> What to work on: What you return should be only the lines in the entries below between the one holding "Megäre (geh., bildungssprachlich)" and the one holding "Representatives has sharply criticised the", ends included, with every picture left out.

> Given information:
-=-=-

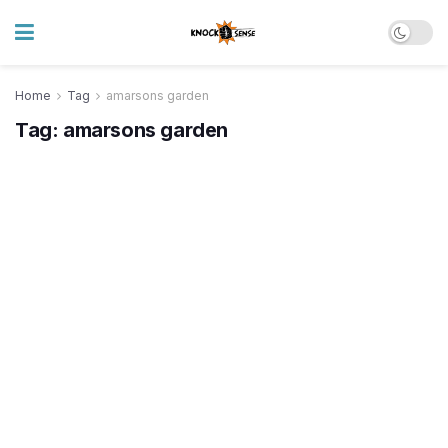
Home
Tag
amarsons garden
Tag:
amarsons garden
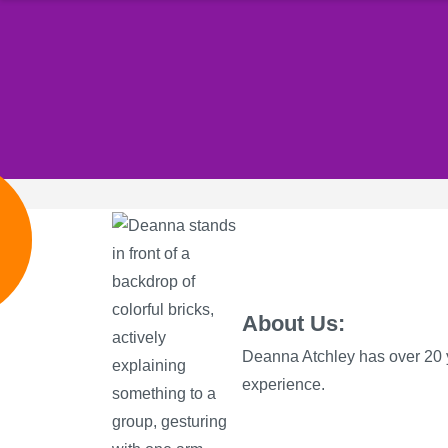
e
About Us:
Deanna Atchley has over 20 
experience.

-=-=-

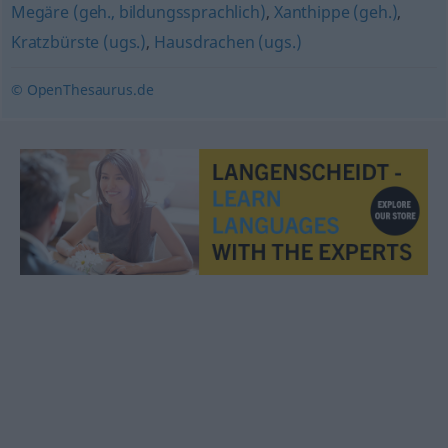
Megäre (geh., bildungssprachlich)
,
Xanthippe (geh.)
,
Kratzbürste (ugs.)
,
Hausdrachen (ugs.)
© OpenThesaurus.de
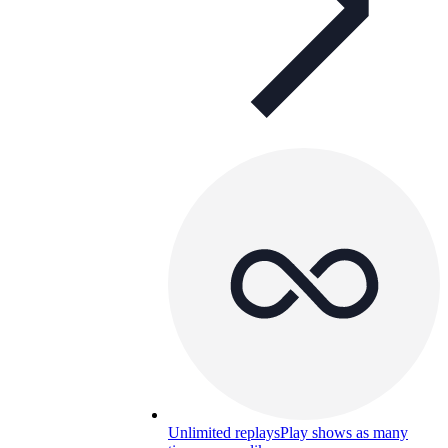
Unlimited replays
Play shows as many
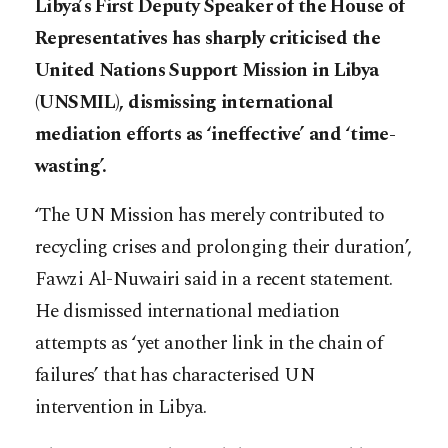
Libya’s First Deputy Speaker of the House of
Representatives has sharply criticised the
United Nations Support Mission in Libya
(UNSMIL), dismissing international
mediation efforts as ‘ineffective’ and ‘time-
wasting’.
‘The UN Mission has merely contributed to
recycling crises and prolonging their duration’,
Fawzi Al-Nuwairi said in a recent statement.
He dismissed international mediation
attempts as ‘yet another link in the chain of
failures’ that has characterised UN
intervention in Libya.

-=-=-

> Solution to this exercise:
Megäre (geh., bildungssprachlich)
,
Xanthippe (geh.)
,
Kratzbürste (ugs.)
,
Hausdrachen (ugs.)
© OpenThesaurus.de
Unlimited replays
Play shows as many
Libya’s First Deputy Speaker of the House of
Representatives has sharply criticised the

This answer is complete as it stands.